• What is being asked
Starting at the line that contains "TINTO/ROSADO GRANEL: C." and stopping after the line that contains "BLANCO GRANEL: C.", put those lines into a numbered list and omit any blank lines.

==== Data for this task

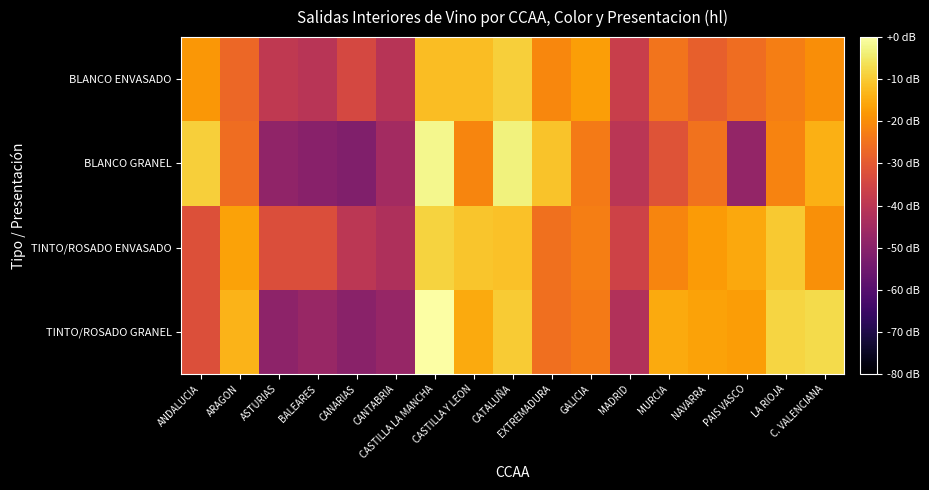

Reading right to left, extract all data points from this chart.

TINTO/ROSADO GRANEL: C. VALENCIANA=5.2	LA RIOJA=5.1	PAIS VASCO=4.5	NAVARRA=4.5	MURCIA=4.6	MADRID=2.7	GALICIA=4.0	EXTREMADURA=3.9	CATALUÑA=5.0	CASTILLA Y LEON=4.6	CASTILLA LA MANCHA=5.7	CANTABRIA=2.3	CANARIAS=2.2	BALEARES=2.4	ASTURIAS=2.2	ARAGON=4.7	ANDALUCIA=3.4
TINTO/ROSADO ENVASADO: C. VALENCIANA=4.3	LA RIOJA=5.0	PAIS VASCO=4.6	NAVARRA=4.4	MURCIA=4.2	MADRID=3.1	GALICIA=4.1	EXTREMADURA=3.9	CATALUÑA=4.9	CASTILLA Y LEON=4.9	CASTILLA LA MANCHA=5.1	CANTABRIA=2.7	CANARIAS=2.9	BALEARES=3.4	ASTURIAS=3.4	ARAGON=4.5	ANDALUCIA=3.4
BLANCO GRANEL: C. VALENCIANA=4.7	LA RIOJA=4.1	PAIS VASCO=2.3	NAVARRA=3.9	MURCIA=3.4	MADRID=2.8	GALICIA=4.0	EXTREMADURA=4.9	CATALUÑA=5.5	CASTILLA Y LEON=4.2	CASTILLA LA MANCHA=5.5	CANTABRIA=2.5	CANARIAS=2.0	BALEARES=2.1	ASTURIAS=2.2	ARAGON=3.9	ANDALUCIA=5.0
BLANCO ENVASADO: C. VALENCIANA=4.3	LA RIOJA=4.1	PAIS VASCO=3.9	NAVARRA=3.7	MURCIA=4.0	MADRID=3.1	GALICIA=4.5	EXTREMADURA=4.2	CATALUÑA=5.0	CASTILLA Y LEON=4.8	CASTILLA LA MANCHA=4.8	CANTABRIA=2.8	CANARIAS=3.2	BALEARES=2.8	ASTURIAS=2.9	ARAGON=3.8	ANDALUCIA=4.4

========

• Your solution
1. TINTO/ROSADO GRANEL: C. VALENCIANA=5.2	LA RIOJA=5.1	PAIS VASCO=4.5	NAVARRA=4.5	MURCIA=4.6	MADRID=2.7	GALICIA=4.0	EXTREMADURA=3.9	CATALUÑA=5.0	CASTILLA Y LEON=4.6	CASTILLA LA MANCHA=5.7	CANTABRIA=2.3	CANARIAS=2.2	BALEARES=2.4	ASTURIAS=2.2	ARAGON=4.7	ANDALUCIA=3.4
2. TINTO/ROSADO ENVASADO: C. VALENCIANA=4.3	LA RIOJA=5.0	PAIS VASCO=4.6	NAVARRA=4.4	MURCIA=4.2	MADRID=3.1	GALICIA=4.1	EXTREMADURA=3.9	CATALUÑA=4.9	CASTILLA Y LEON=4.9	CASTILLA LA MANCHA=5.1	CANTABRIA=2.7	CANARIAS=2.9	BALEARES=3.4	ASTURIAS=3.4	ARAGON=4.5	ANDALUCIA=3.4
3. BLANCO GRANEL: C. VALENCIANA=4.7	LA RIOJA=4.1	PAIS VASCO=2.3	NAVARRA=3.9	MURCIA=3.4	MADRID=2.8	GALICIA=4.0	EXTREMADURA=4.9	CATALUÑA=5.5	CASTILLA Y LEON=4.2	CASTILLA LA MANCHA=5.5	CANTABRIA=2.5	CANARIAS=2.0	BALEARES=2.1	ASTURIAS=2.2	ARAGON=3.9	ANDALUCIA=5.0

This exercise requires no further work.